**Work instruction**
Scan the entries below for the word "wrist", then copy each line that holds it.

*** Begin section ***

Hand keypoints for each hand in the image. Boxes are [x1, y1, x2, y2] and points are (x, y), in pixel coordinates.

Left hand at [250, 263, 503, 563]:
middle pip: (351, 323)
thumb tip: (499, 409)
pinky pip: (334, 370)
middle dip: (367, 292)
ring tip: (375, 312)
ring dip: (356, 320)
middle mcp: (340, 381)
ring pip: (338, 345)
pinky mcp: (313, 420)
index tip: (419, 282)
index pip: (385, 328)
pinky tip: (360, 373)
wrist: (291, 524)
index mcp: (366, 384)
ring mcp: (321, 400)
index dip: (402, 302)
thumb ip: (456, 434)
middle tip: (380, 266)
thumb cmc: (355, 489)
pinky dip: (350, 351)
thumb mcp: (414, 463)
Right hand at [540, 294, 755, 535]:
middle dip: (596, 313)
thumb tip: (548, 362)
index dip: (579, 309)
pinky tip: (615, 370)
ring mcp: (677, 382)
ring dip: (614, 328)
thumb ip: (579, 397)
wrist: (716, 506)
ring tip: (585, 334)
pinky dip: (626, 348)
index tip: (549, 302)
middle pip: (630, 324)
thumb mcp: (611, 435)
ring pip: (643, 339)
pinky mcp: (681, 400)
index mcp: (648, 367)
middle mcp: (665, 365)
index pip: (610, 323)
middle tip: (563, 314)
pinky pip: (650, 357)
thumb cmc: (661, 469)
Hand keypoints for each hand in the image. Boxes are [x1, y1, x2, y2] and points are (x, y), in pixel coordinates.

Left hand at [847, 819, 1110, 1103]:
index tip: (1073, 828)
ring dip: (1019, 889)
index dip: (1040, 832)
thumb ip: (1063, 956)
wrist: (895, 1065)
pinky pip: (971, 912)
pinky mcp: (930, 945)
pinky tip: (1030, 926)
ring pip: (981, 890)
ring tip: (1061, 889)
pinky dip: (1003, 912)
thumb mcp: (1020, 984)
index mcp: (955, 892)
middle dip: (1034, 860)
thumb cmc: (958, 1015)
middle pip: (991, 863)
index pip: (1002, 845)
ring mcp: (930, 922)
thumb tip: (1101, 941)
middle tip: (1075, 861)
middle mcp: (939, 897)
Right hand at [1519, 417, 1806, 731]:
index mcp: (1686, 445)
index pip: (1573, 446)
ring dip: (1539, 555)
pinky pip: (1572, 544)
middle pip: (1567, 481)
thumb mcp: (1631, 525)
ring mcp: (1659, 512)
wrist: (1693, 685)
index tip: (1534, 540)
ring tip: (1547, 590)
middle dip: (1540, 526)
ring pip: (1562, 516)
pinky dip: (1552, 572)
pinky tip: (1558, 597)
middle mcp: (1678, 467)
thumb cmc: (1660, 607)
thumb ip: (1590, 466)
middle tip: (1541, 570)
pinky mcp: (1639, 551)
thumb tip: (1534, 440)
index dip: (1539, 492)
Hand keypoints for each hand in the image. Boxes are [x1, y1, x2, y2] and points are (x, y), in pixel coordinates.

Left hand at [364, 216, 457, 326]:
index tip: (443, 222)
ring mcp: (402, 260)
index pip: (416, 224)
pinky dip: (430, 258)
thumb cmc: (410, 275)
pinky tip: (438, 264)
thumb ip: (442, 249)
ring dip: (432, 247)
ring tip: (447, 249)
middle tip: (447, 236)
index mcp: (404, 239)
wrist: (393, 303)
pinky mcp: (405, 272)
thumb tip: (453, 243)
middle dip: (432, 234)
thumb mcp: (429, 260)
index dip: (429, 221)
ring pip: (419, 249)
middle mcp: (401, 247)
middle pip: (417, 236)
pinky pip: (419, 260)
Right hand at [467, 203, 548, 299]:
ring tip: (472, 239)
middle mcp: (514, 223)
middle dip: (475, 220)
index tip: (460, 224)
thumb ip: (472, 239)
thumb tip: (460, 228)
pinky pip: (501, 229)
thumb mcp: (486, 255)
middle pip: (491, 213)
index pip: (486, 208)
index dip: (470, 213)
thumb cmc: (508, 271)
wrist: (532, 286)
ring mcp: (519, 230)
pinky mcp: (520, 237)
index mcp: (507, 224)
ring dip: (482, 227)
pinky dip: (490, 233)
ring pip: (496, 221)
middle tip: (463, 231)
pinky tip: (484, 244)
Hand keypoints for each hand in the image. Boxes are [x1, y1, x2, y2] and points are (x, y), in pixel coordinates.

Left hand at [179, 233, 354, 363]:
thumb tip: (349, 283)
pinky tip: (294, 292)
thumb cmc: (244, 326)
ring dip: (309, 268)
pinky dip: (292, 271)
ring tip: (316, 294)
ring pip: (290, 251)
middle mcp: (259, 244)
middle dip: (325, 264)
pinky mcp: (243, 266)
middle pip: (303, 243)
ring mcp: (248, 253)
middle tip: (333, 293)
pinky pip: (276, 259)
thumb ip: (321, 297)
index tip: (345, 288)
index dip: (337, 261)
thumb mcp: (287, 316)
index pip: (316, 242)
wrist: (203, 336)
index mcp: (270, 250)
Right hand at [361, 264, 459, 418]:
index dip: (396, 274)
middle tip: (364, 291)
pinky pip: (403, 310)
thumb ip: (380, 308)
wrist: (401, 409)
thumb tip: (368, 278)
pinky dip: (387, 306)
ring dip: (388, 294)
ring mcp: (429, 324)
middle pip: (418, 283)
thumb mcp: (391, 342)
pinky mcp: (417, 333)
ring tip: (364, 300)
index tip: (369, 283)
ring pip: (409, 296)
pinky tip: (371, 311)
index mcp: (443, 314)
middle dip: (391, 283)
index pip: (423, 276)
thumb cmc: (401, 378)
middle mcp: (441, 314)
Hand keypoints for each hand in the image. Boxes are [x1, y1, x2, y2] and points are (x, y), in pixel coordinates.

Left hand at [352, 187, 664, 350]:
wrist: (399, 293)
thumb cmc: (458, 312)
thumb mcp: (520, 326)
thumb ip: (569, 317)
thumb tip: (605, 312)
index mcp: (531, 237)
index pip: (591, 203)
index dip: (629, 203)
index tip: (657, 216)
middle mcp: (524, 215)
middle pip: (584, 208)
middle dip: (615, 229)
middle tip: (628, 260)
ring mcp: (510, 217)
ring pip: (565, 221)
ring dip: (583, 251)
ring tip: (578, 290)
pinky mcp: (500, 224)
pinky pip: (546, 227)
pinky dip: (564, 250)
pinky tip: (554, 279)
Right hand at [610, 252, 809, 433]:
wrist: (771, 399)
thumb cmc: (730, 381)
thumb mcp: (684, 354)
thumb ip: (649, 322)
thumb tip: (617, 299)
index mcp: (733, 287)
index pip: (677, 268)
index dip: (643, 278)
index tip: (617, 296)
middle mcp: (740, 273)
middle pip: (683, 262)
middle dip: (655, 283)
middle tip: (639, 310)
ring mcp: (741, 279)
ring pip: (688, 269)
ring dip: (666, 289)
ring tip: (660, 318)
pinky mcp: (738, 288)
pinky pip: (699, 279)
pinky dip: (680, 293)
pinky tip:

*** End section ***

**Solution**
wrist: (291, 524)
wrist: (716, 506)
wrist: (895, 1065)
wrist: (1693, 685)
wrist: (393, 303)
wrist: (532, 286)
wrist: (203, 336)
wrist: (401, 409)
wrist: (399, 293)
wrist: (771, 399)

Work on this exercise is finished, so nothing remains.